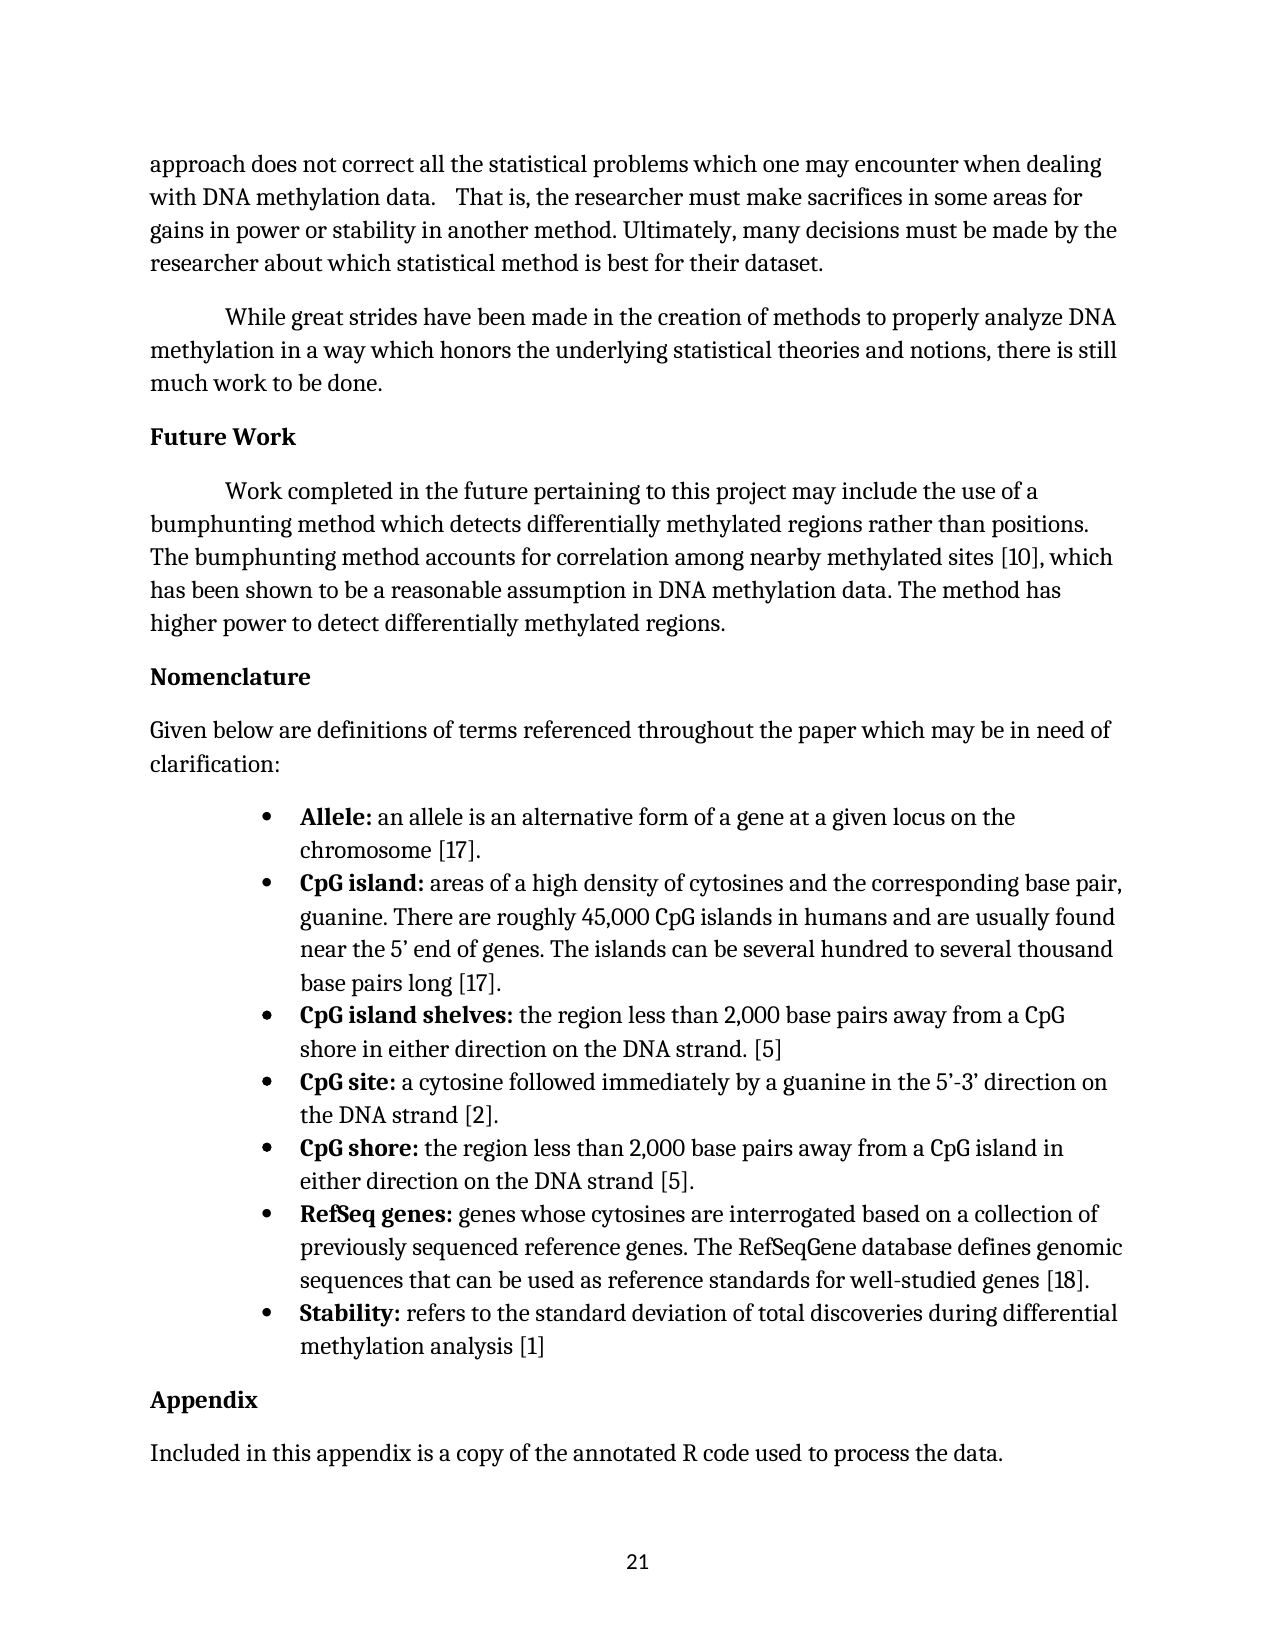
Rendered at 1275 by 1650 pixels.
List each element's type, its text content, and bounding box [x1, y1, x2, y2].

list Allele: an allele is an alternative form of a gene at a given locus on the chromosome. [262, 803, 1125, 865]
text Included in this appendix is a copy of the annotated R code used to process the data. [150, 1439, 1125, 1468]
list RefSeq genes: genes whose cytosines are interrogated based on a collection of previously sequenced reference genes. The RefSeqGene database defines genomic sequences that can be used as reference standards for well-studied genes. [262, 1199, 1125, 1294]
text Future Work [150, 423, 1125, 452]
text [150, 150, 1125, 278]
text Appendix [150, 1386, 1125, 1414]
list Stability: refers to the standard deviation of total discoveries during differential methylation analysis [262, 1299, 1125, 1360]
list CpG island shelves: the region less than 2,000 base pairs away from a CpG shore in either direction on the DNA strand. [262, 1001, 1125, 1063]
text Work completed in the future pertaining to this project may include the use of a bumphunting method which detects differentially methylated regions rather than positions. The bumphunting method accounts for correlation among nearby methylated sites, which has been shown to be a reasonable assumption in DNA methylation data. The method has higher power to detect differentially methylated regions. [150, 477, 1125, 637]
text While great strides have been made in the creation of methods to properly analyze DNA methylation in a way which honors the underlying statistical theories and notions, there is still much work to be done. [150, 303, 1125, 398]
list CpG shore: the region less than 2,000 base pairs away from a CpG island in either direction on the DNA strand. [262, 1133, 1125, 1195]
list CpG island: areas of a high density of cytosines and the corresponding base pair, guanine. There are roughly 45,000 CpG islands in humans and are usually found near the 5’ end of genes. The islands can be several hundred to several thousand base pairs long. [262, 869, 1125, 997]
list CpG site: a cytosine followed immediately by a guanine in the 5’-3’ direction on the DNA strand. [262, 1067, 1125, 1129]
text Nomenclature [150, 663, 1125, 691]
text Given below are definitions of terms referenced throughout the paper which may be in need of clarification: [150, 716, 1125, 778]
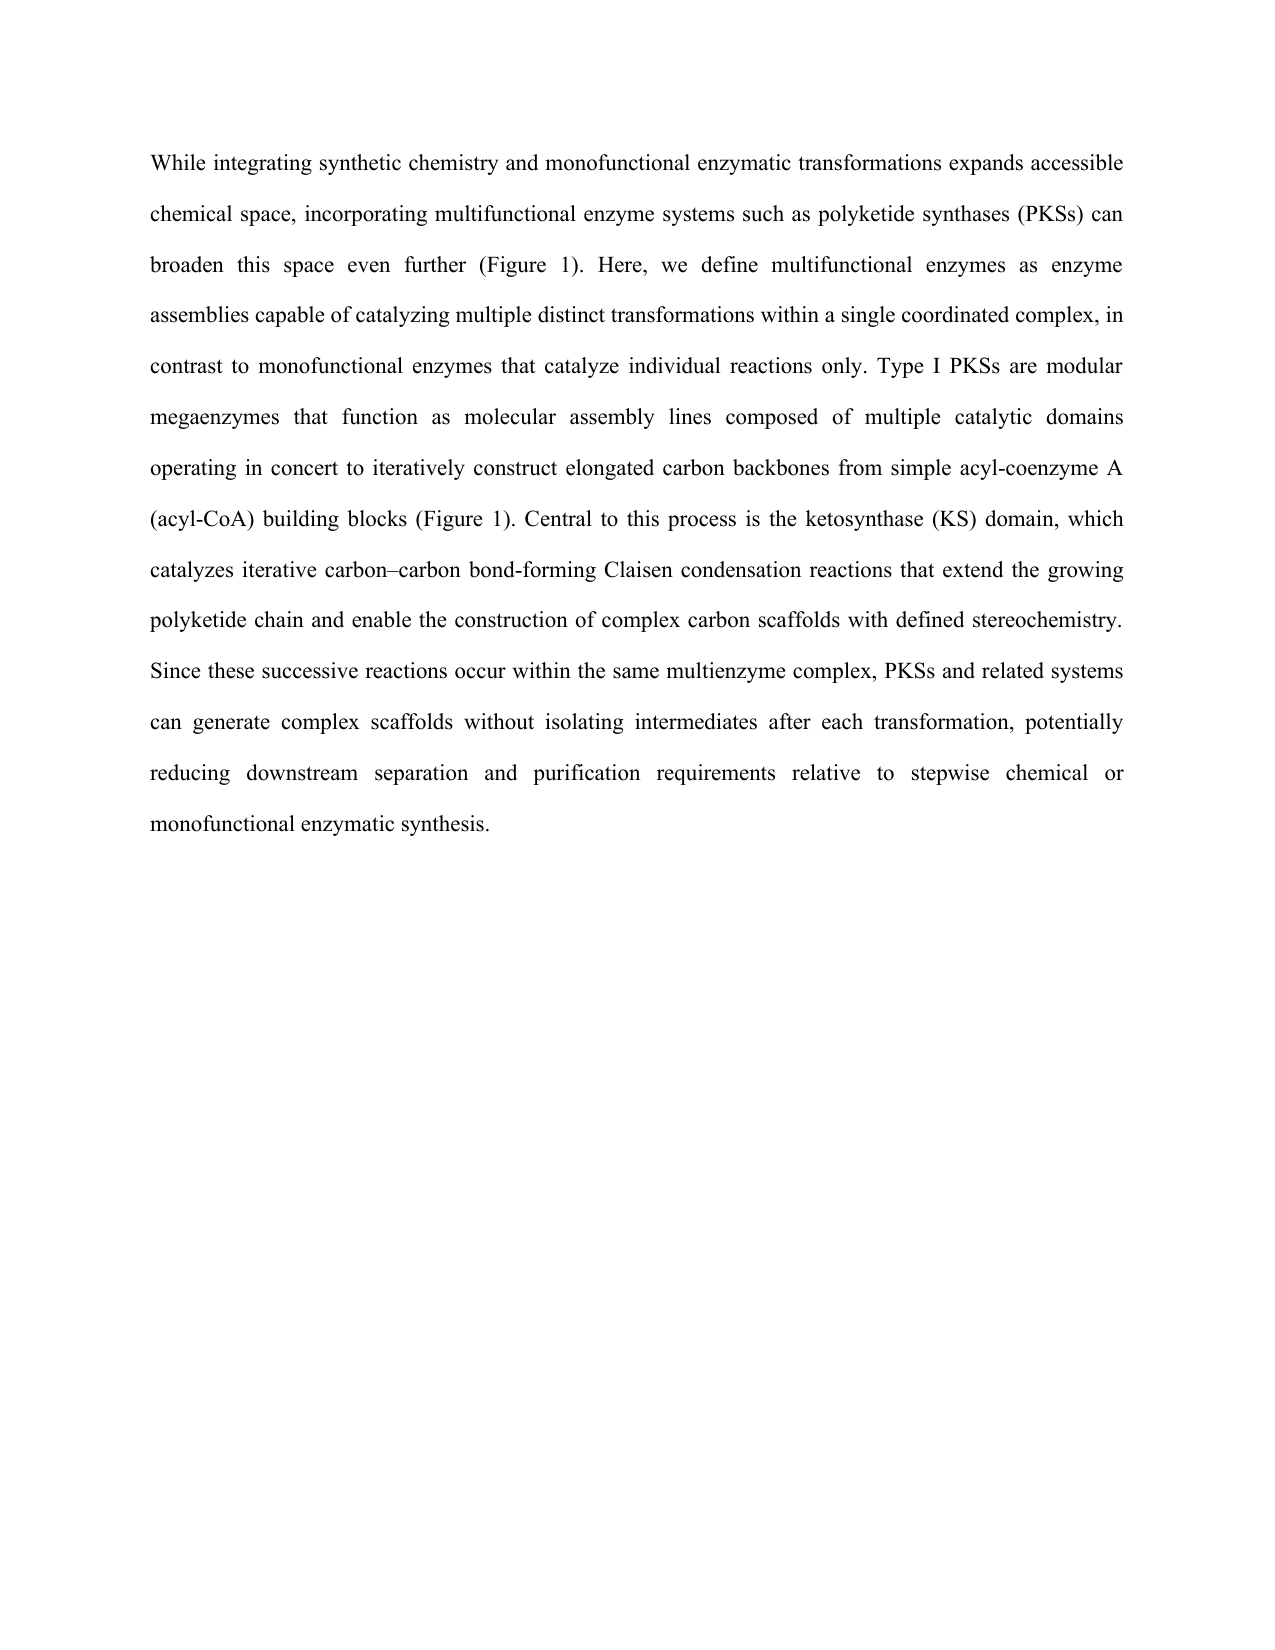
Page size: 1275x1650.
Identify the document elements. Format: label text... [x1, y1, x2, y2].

text While integrating synthetic chemistry and monofunctional enzymatic transformations expands accessible chemical space, incorporating multifunctional enzyme systems such as polyketide synthases (PKSs) can broaden this space even further (Figure 1). Here, we define multifunctional enzymes as enzyme assemblies capable of catalyzing multiple distinct transformations within a single coordinated complex, in contrast to monofunctional enzymes that catalyze individual reactions only. Type I PKSs are modular megaenzymes that function as molecular assembly lines composed of multiple catalytic domains operating in concert to iteratively construct elongated carbon backbones from simple acyl-coenzyme A (acyl-CoA) building blocks (Figure 1). Central to this process is the ketosynthase (KS) domain, which catalyzes iterative carbon–carbon bond-forming Claisen condensation reactions that extend the growing polyketide chain and enable the construction of complex carbon scaffolds with defined stereochemistry. Since these successive reactions occur within the same multienzyme complex, PKSs and related systems can generate complex scaffolds without isolating intermediates after each transformation, potentially reducing downstream separation and purification requirements relative to stepwise chemical or monofunctional enzymatic synthesis. [150, 150, 1125, 836]
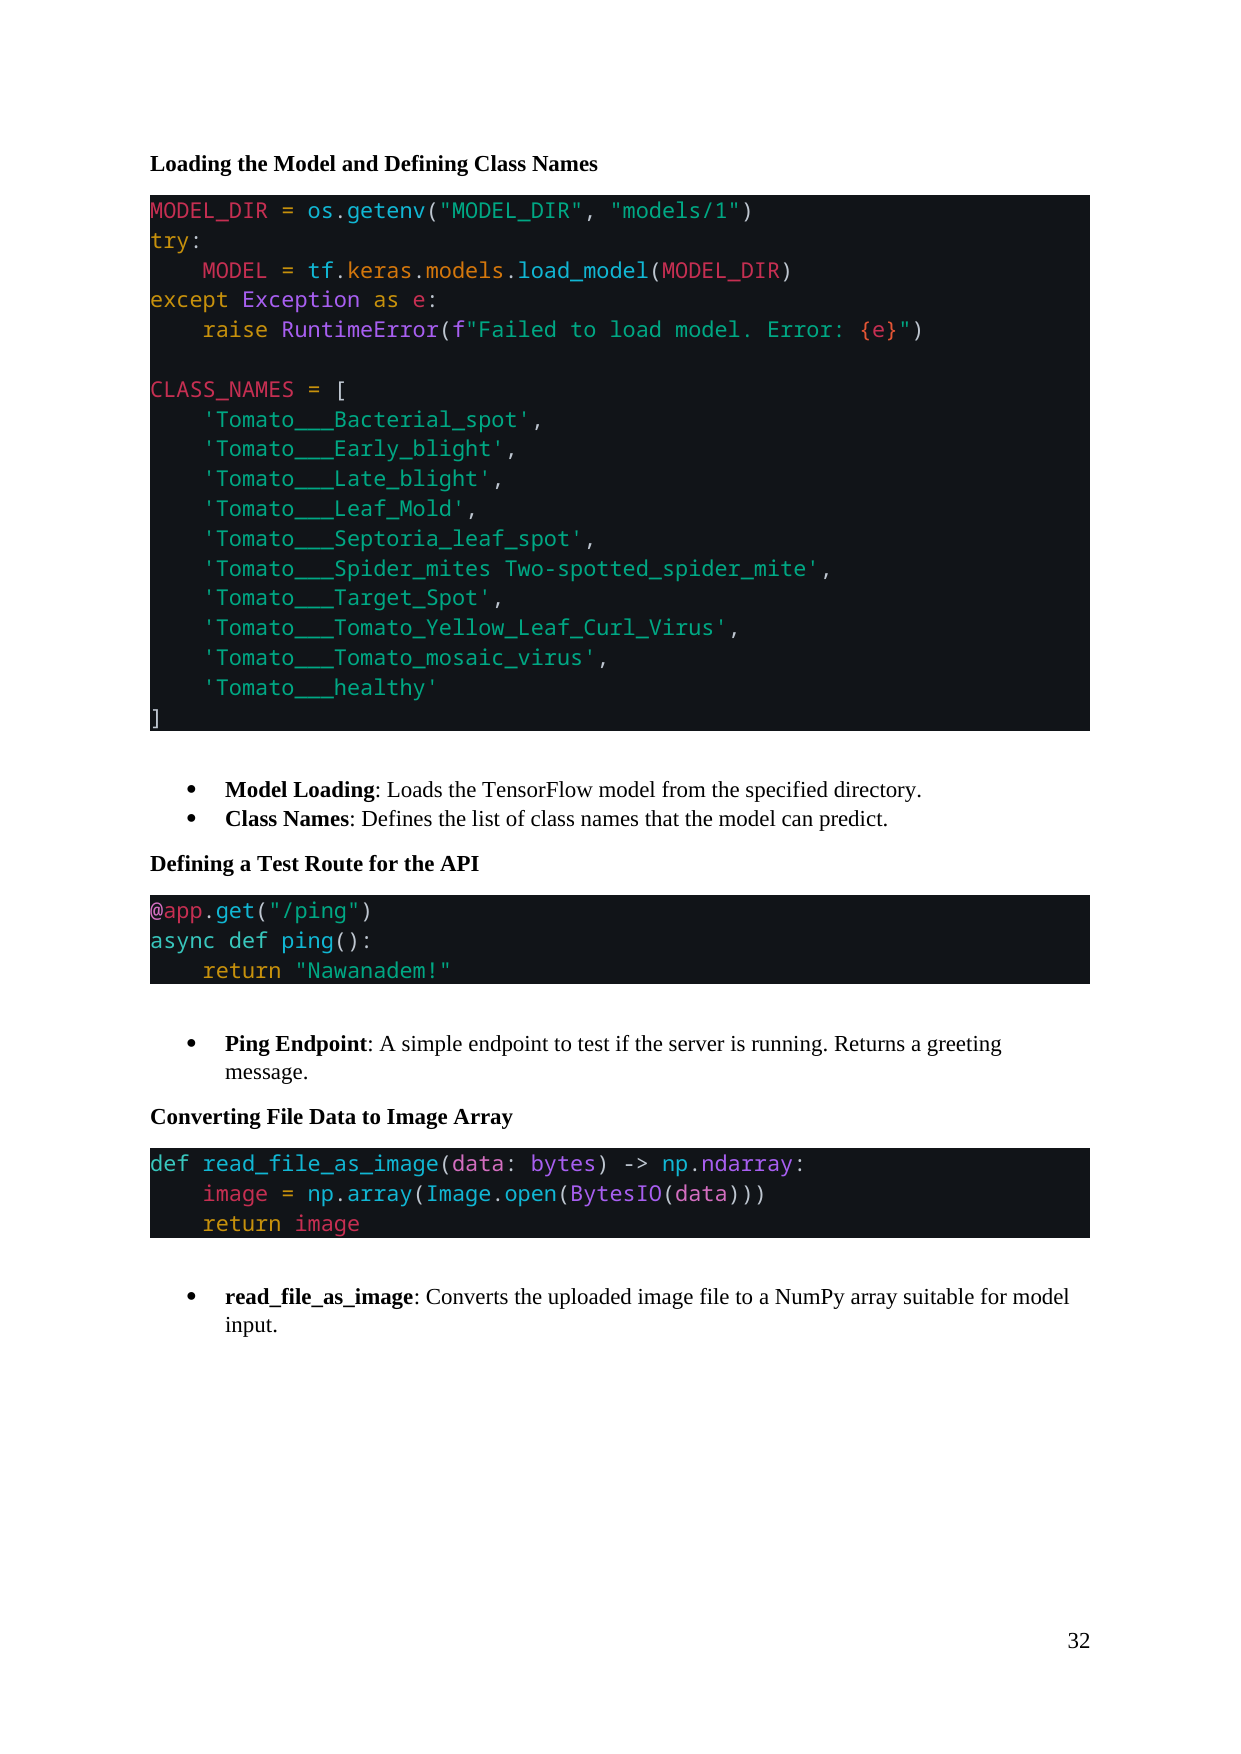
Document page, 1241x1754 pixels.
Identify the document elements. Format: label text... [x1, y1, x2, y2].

* [What the task asks]
Leaving out only the pictures, reproduce the listing exactly.

* [Exercise response]
Rendered at 1275 by 1650 pixels.
List each element's type, its text content, and bounding box [x1, y1, x2, y2].

list Allele: an allele is an alternative form of a gene at a given locus on the chromosome. [262, 803, 1125, 865]
text Included in this appendix is a copy of the annotated R code used to process the data. [150, 1439, 1125, 1468]
list RefSeq genes: genes whose cytosines are interrogated based on a collection of previously sequenced reference genes. The RefSeqGene database defines genomic sequences that can be used as reference standards for well-studied genes. [262, 1199, 1125, 1294]
text Future Work [150, 423, 1125, 452]
text [150, 150, 1125, 278]
text Appendix [150, 1386, 1125, 1414]
list Stability: refers to the standard deviation of total discoveries during differential methylation analysis [262, 1299, 1125, 1360]
list CpG island shelves: the region less than 2,000 base pairs away from a CpG shore in either direction on the DNA strand. [262, 1001, 1125, 1063]
text Work completed in the future pertaining to this project may include the use of a bumphunting method which detects differentially methylated regions rather than positions. The bumphunting method accounts for correlation among nearby methylated sites, which has been shown to be a reasonable assumption in DNA methylation data. The method has higher power to detect differentially methylated regions. [150, 477, 1125, 637]
text While great strides have been made in the creation of methods to properly analyze DNA methylation in a way which honors the underlying statistical theories and notions, there is still much work to be done. [150, 303, 1125, 398]
list CpG shore: the region less than 2,000 base pairs away from a CpG island in either direction on the DNA strand. [262, 1133, 1125, 1195]
list CpG island: areas of a high density of cytosines and the corresponding base pair, guanine. There are roughly 45,000 CpG islands in humans and are usually found near the 5’ end of genes. The islands can be several hundred to several thousand base pairs long. [262, 869, 1125, 997]
list CpG site: a cytosine followed immediately by a guanine in the 5’-3’ direction on the DNA strand. [262, 1067, 1125, 1129]
text Nomenclature [150, 663, 1125, 691]
text Given below are definitions of terms referenced throughout the paper which may be in need of clarification: [150, 716, 1125, 778]
Page size: 1275x1650.
Identify the document elements. Format: label text... [x1, y1, x2, y2].

text While integrating synthetic chemistry and monofunctional enzymatic transformations expands accessible chemical space, incorporating multifunctional enzyme systems such as polyketide synthases (PKSs) can broaden this space even further (Figure 1). Here, we define multifunctional enzymes as enzyme assemblies capable of catalyzing multiple distinct transformations within a single coordinated complex, in contrast to monofunctional enzymes that catalyze individual reactions only. Type I PKSs are modular megaenzymes that function as molecular assembly lines composed of multiple catalytic domains operating in concert to iteratively construct elongated carbon backbones from simple acyl-coenzyme A (acyl-CoA) building blocks (Figure 1). Central to this process is the ketosynthase (KS) domain, which catalyzes iterative carbon–carbon bond-forming Claisen condensation reactions that extend the growing polyketide chain and enable the construction of complex carbon scaffolds with defined stereochemistry. Since these successive reactions occur within the same multienzyme complex, PKSs and related systems can generate complex scaffolds without isolating intermediates after each transformation, potentially reducing downstream separation and purification requirements relative to stepwise chemical or monofunctional enzymatic synthesis. [150, 150, 1125, 836]
Document page, 1241x1754 pixels.
Identify the document elements. Format: label text... [x1, y1, x2, y2].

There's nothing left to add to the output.